§ **TASK DETAILS**:
This exercise calls for copying every line below that holds the word "APERTURE".

§ **MATERIAL FOR THIS EXERCISE**:
◇ ◇ ◇

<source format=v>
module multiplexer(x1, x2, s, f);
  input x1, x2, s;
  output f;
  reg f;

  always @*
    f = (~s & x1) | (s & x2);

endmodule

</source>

◇ ◇ ◇

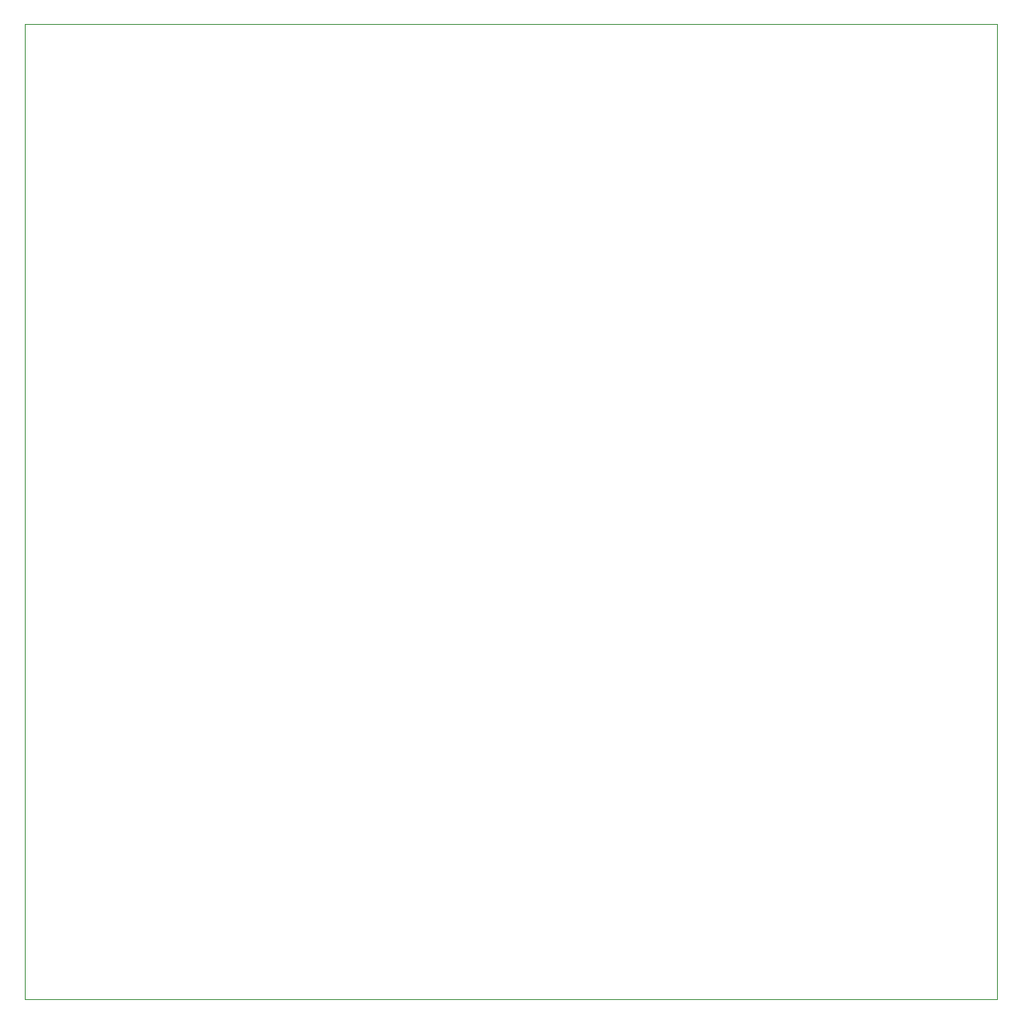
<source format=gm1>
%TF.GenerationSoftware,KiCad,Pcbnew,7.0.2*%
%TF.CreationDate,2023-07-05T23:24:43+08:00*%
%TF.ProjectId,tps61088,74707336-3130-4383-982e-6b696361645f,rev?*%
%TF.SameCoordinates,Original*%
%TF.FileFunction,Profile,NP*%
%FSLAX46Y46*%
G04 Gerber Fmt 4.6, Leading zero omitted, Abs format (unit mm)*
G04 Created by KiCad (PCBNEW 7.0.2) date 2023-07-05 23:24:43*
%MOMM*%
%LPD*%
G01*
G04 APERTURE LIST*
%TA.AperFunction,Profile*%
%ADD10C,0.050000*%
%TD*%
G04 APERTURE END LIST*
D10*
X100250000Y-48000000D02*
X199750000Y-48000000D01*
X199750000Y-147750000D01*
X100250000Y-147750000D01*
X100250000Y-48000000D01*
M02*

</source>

◇ ◇ ◇

§ **EXPECTED OUTPUT**:
G04 APERTURE LIST*
G04 APERTURE END LIST*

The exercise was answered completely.